Jake Gyllenhaal (Jack) e Heath Ledger (Ennis) em "O Segredo de Brokeback Mountain", 2005.

"Brokeback Mountain" (2005), foi talvez o primeiro filme que passou de queridinho do circuito de festivais — levando o Leão de Ouro no Festival de Veneza — para um blockbuster cultural e vencedor do Oscar retratando a homossexualidade por meio de uma trágica história de amor entre dois homens tidos como heterossexuais: o agora famoso peão de rodeio Jack Twist (interpretado por Jake Gyllenhaal) e do ajudante de fazenda Ennis Del Mar (vivido por Heath Ledger).

O filme, adaptado do conto de mesmo nome escrito por Annie Proulx, representa o drama do amor impossível por meio do heroísmo masculino do faroeste. Essa combinação contribuiu bastante para o nível de atenção que esse chamado "filme de caubói gay" recebeu. Jack e Ennis se conheceram quando coincidentemente trabalharam um tempo na mesma fazenda — consumando a atração silenciosa em uma cena de sexualidade súbita e explosiva em que Ennis fode Jack. No entanto, o fato de os dois serem casados, e de Ennis estar passando por dificuldades financeiras, torna impossível que os dois fiquem juntos.
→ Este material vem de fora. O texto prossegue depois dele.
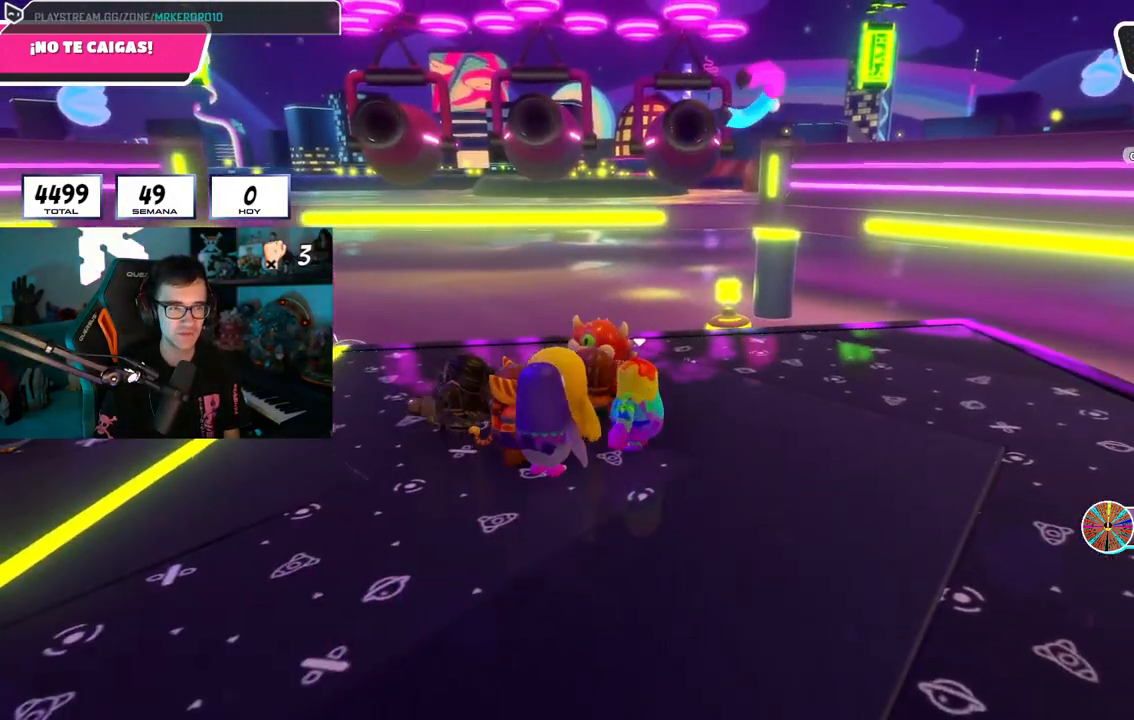
{"buttons": [], "left_stick": "left", "right_stick": "center", "events": [[184, "left_stick", "up-right"], [384, "left_stick", "left"]]}
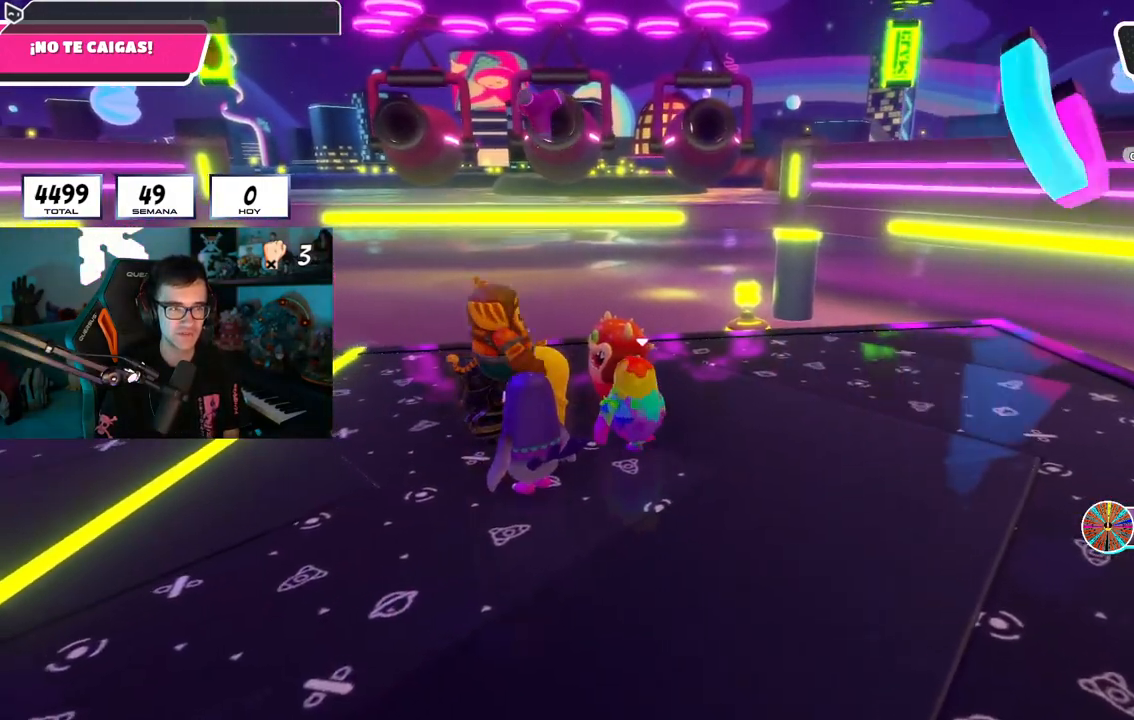
{"buttons": [], "left_stick": "up-right", "right_stick": "down-left", "events": [[50, "left_stick", "right"], [283, "left_stick", "left"], [450, "right_stick", "down-left"], [484, "left_stick", "up-right"]]}
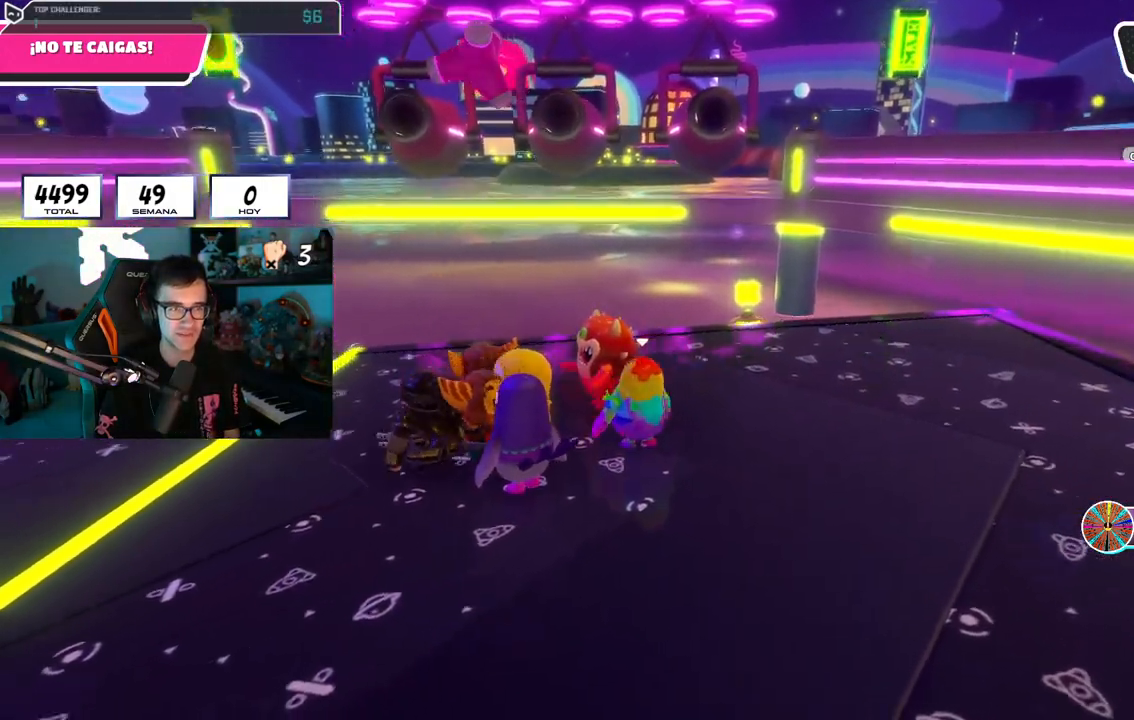
{"buttons": [], "left_stick": "up-right", "right_stick": "center", "events": [[67, "right_stick", "left"], [217, "left_stick", "left"], [251, "right_stick", "center"], [384, "left_stick", "up-right"]]}
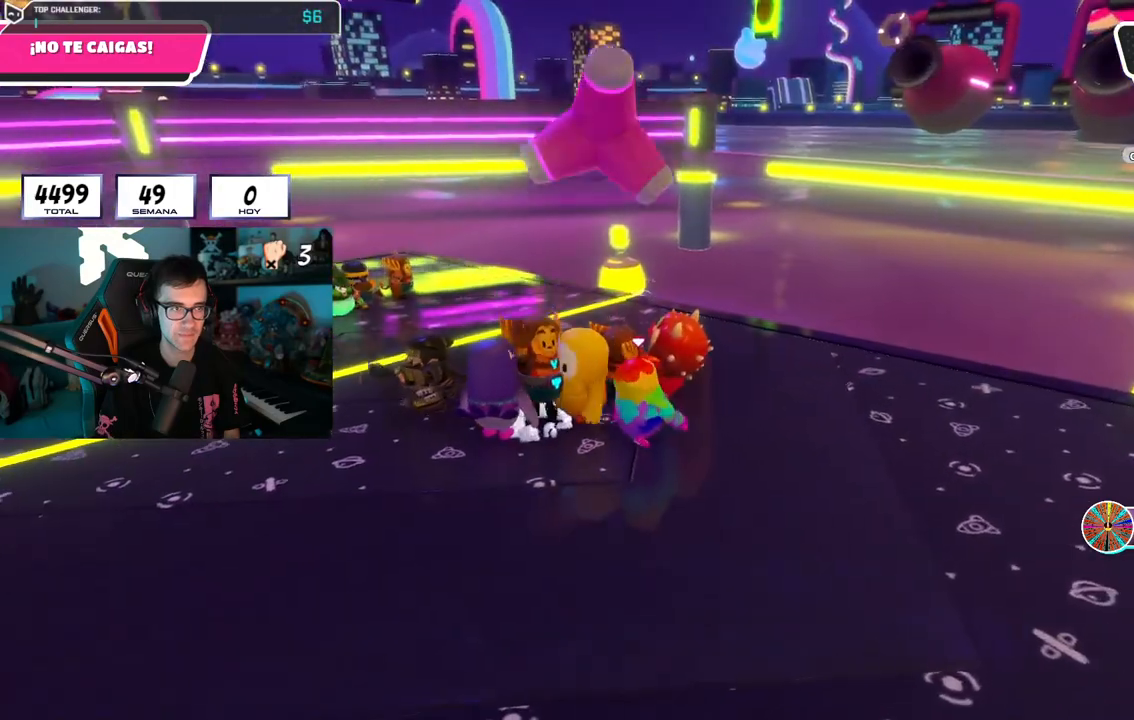
{"buttons": [], "left_stick": "left", "right_stick": "center", "events": [[83, "left_stick", "center"], [83, "right_stick", "right"], [133, "left_stick", "up-left"], [250, "right_stick", "up-right"], [284, "left_stick", "right"], [367, "right_stick", "center"], [450, "left_stick", "left"]]}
As partes mais tocantes em "Brokeback" se referem à suposta dissonância entre a masculinidade estoica e as emoções profundas. A famosa fala de Jack para Ennis, “I wish I knew how to quit you" ("Queria saber como te deixar", em português), se tornou um meme por causa da curiosa combinação de um casal formado por dois caras machões se envolvendo em um melodrama romântico, algo que é tido como inerentemente feminino. E, como em muitos desses filmes, o momento climático final, protelado até o finalzinho, mostra Ennis — o menos expressivo dos dois — finalmente mostrando suas emoções. Aquela cena com Ennis derramando lágrimas, chorando por Jack, que o ensinou a amar, deixa a audiência tocada com o sofrimento queer de ficar escondido no armário da masculinidade, algo que já se tornou um tema-padrão nesses filmes.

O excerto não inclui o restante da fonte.